Intergenerational interviews in Negev Arabic: Negotiating lexical, discursive and cultural gaps
RoniHenkin
Ben-Gurion University of the Negev
Abstract
Communication strategies used for conversational repair in Negev Arabic are examined here in a 170,000-word corpus
of intergenerational interviews, with university students interviewing their relatives, over age 55, in the Bedouin community in
the Negev, southern Israel. Since the traditional language and narrative style of the elderly are largely unfamiliar to the young
generation in terms of lexicon, discourse structure and cultural norms, progressivity was often interrupted for purpose of repair.

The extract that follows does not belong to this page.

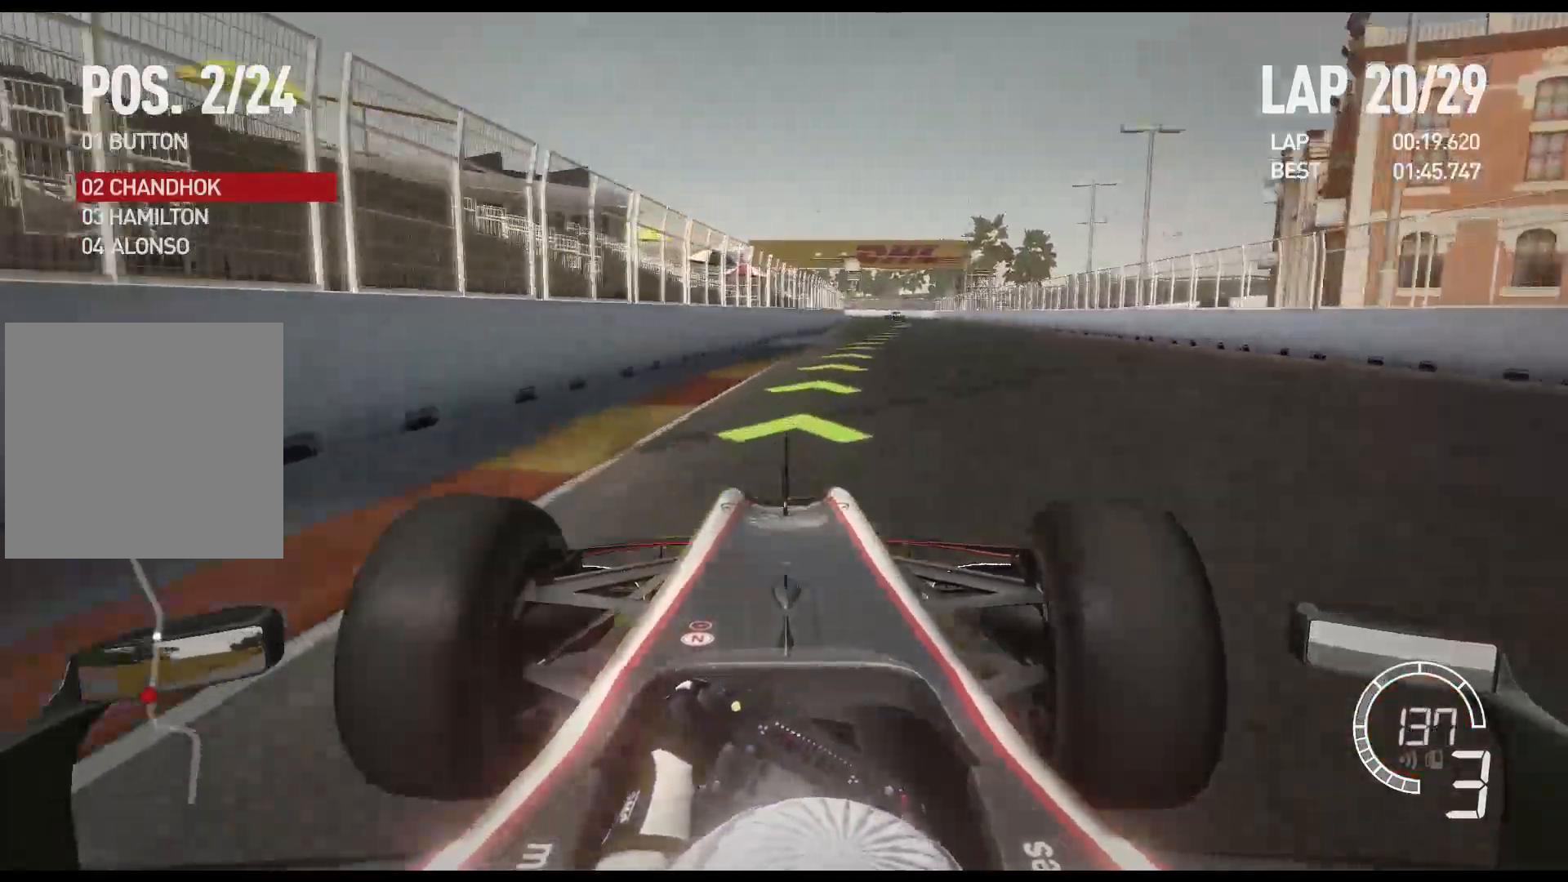
{"buttons": ["R2"], "left_stick": "right", "right_stick": "center", "events": [[217, "A", "down"], [317, "A", "up"]]}
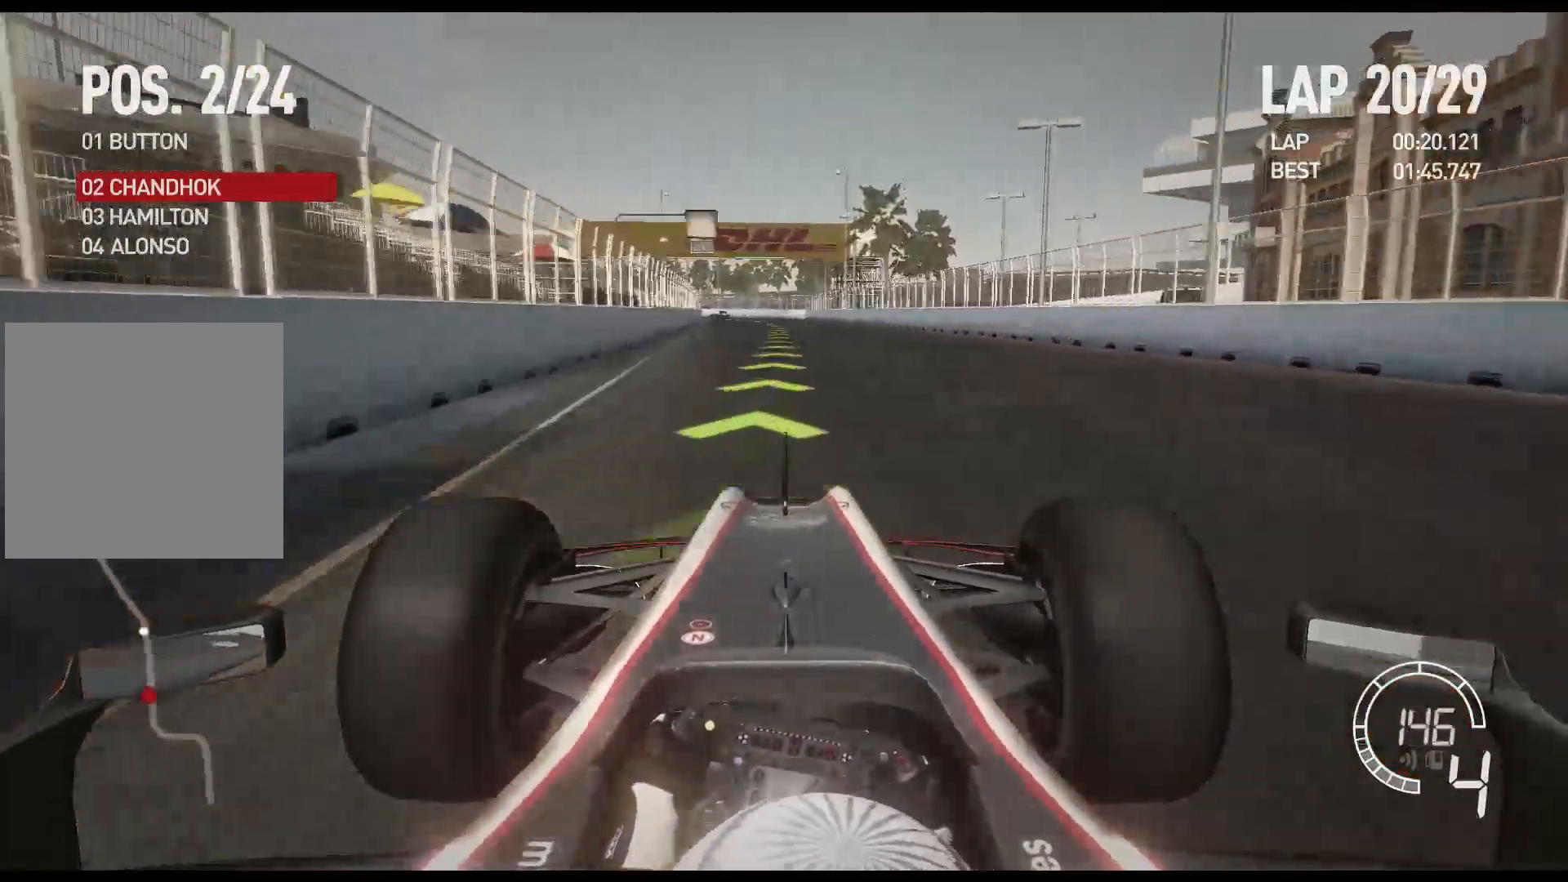
{"buttons": ["R2"], "left_stick": "left", "right_stick": "center", "events": [[183, "left_stick", "center"], [417, "left_stick", "left"]]}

Other-initiated self-repair sequences were particularly frequent: the student asks a metalinguistic or referent-tracking question,
or inquires about past customs, and the interviewee explains; additional turns may contain candidate understanding moves and
confirmation, before resuming progressivity of the narrative sequence. Gaps were sometimes mediated by a middle-generation
‘broker’ interlocutor. Conversational repair was found to be frequent in facilitating both intelligibility and comprehensibility
in these intergenerational conversations.

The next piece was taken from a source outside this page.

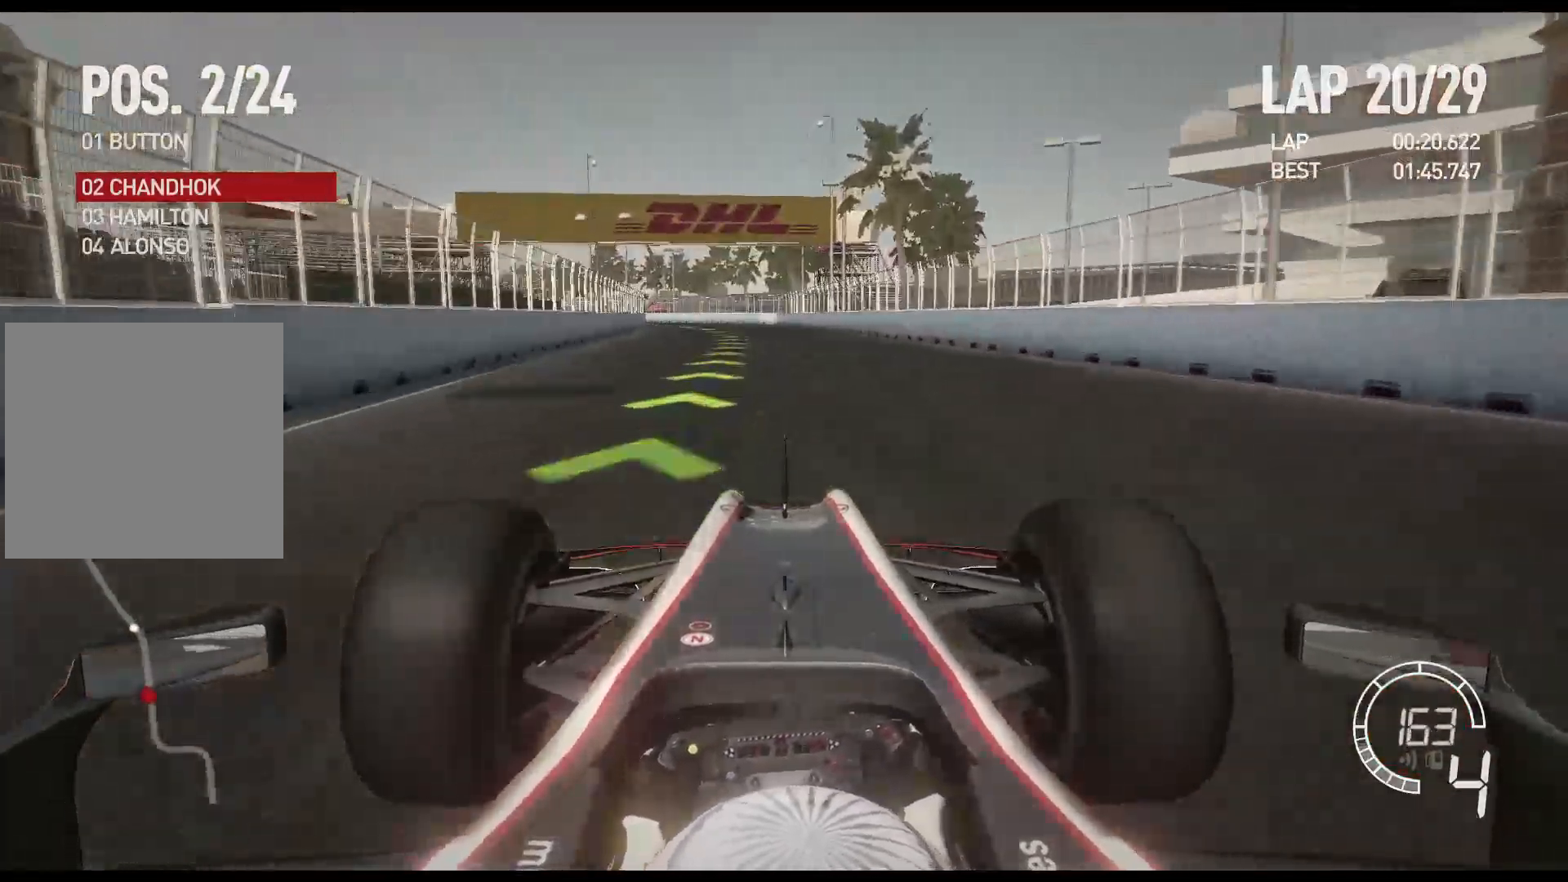
{"buttons": ["R2"], "left_stick": "left", "right_stick": "center", "events": []}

This study investigates the communication strategy of repair typical of intergenerational interviews in Negev Arabic (NA), as spoken by the Bedouin population in southern Israel. It is intended as a contribution to research on intergenerational communication within a highly collectivist culture, where the urbanized, educated and bilingual young generation is far removed in lifestyle from elderly relatives, especially those living outside the towns.